Marbling Inks Troubleshooting
  • Hi all,
    My studio is new to Jacquard Marbling Inks, we love that we can use it on all sorts of materials and doesn't require a huge amount of time to prepare like our previous ink system. Also the synthetic gall is great. However we are experiencing issues surrounding inks washing out after being pulled from the sizing. We have tested alum-ing papers both by sponging it onto the surface of the paper as well as putting it into an alum bath. We have also tested drying the papers first before marbling and keeping it in a damp pack. We find that damp pack is easier only because laying a sheet of damp paper on the vat is easier than a curly and wrinkly paper that causes issues like air bubbles. However all these tests have still resulted in the running of inks during the rinsing process. The prints come out very light, some colours almost washing away entirely. We've also tried adding some water to the inks and that still hasn't helped. Some inks are totally fine and performing well such as the yellow and white but others are just washing right out - orange, blue, turquoise, black, green, etc. The only way we have been able to keep it there is if we let the paper dry with the sizing still on it, then rinsing the paper afterwards. Hopefully this is not the only way because that is pretty time consuming and difficult to manage in a class setting, especially for beginners. Any idea and/or suggestions as to why this is happening. Any solutions we can test out would be fantastic!

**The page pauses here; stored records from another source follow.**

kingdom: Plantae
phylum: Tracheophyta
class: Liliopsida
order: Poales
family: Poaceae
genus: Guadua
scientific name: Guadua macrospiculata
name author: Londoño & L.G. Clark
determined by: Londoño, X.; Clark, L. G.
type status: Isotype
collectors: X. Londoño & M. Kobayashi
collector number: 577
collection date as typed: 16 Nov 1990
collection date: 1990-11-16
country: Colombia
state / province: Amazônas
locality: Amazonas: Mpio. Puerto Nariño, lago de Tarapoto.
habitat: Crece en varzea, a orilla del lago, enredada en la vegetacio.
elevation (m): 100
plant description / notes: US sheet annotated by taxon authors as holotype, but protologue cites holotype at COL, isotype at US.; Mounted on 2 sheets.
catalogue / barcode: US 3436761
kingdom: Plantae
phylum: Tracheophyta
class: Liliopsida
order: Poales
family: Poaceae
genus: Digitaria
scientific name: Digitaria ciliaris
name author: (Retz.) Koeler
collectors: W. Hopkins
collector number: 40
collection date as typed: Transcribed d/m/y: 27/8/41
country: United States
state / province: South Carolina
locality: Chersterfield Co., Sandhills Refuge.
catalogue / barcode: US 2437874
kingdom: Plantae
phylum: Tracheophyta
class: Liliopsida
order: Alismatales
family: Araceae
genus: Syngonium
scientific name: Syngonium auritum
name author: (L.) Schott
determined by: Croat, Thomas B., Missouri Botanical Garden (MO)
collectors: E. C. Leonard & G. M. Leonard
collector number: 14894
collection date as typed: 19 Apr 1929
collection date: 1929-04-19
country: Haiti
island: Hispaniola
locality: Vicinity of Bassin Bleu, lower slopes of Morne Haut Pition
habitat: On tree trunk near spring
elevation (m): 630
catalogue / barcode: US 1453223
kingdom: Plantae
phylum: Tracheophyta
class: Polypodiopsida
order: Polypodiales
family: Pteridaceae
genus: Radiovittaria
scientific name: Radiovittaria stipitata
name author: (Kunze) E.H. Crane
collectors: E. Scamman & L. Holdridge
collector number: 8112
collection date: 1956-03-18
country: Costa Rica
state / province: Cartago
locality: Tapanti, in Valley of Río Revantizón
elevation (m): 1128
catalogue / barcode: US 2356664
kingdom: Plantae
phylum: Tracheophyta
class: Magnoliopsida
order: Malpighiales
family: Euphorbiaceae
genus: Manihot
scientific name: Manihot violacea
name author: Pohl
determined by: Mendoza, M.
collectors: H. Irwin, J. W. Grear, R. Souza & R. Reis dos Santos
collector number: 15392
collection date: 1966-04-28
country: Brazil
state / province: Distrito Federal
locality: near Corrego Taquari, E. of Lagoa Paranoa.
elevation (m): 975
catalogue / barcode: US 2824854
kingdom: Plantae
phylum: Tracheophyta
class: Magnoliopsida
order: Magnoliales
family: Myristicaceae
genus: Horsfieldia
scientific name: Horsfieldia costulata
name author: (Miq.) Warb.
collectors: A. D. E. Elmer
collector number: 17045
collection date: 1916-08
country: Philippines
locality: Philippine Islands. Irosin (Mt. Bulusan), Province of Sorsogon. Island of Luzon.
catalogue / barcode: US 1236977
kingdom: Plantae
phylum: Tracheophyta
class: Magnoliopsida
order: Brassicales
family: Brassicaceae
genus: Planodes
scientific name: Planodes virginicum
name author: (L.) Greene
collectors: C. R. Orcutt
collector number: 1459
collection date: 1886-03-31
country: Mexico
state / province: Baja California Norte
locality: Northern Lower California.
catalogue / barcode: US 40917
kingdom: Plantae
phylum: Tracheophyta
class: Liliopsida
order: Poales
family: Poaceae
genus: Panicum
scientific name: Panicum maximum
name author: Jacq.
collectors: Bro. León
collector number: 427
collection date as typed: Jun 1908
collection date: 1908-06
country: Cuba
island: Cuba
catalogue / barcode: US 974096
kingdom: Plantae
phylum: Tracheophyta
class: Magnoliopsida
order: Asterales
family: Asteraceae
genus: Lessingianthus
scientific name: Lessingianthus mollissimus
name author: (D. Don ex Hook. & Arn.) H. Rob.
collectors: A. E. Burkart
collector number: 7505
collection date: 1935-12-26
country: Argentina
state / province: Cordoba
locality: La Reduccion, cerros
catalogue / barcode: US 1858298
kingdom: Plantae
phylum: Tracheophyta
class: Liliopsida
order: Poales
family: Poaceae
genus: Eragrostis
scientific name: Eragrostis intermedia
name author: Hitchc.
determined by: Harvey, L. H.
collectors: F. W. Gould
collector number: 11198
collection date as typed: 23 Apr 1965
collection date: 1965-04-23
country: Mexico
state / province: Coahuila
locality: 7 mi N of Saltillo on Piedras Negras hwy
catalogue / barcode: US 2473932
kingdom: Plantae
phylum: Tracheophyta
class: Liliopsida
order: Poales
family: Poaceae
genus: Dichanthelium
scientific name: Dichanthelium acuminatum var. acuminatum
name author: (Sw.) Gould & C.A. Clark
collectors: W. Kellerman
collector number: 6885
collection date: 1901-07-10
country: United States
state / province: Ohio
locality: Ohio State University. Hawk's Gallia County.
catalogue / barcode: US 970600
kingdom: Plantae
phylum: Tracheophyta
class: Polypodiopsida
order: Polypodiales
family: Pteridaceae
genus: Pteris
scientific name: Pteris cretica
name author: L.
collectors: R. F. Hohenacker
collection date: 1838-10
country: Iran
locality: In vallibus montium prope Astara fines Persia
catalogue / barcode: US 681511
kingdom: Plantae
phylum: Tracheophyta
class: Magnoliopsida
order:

    Thanks for all you help! =)
  • Hello. I think you are using the wrong paper. Some papers perform better than others, but the fact that the paints are washing away so easily points to paper with a lot of sizing in it. You need something that is more raw and absorbent. Basically, marker and watercolor papers are not good. They have a lot of sizing in them that is good for other inks because they don't bleed or sink into the paper. For marbling you want something absorbent.

    I suggest a pastel, drawing, charcoal or printmaking paper. Rice paper like Masa and Mulberry work very well too. The cheapest paper I have found is the Canson Drawing paper. It is absorbent and does not wrinkle much. I personally prefer to rinse my paper after i dry. It is harder, but I can keep 100% of the color. It should not be making this large of a difference though.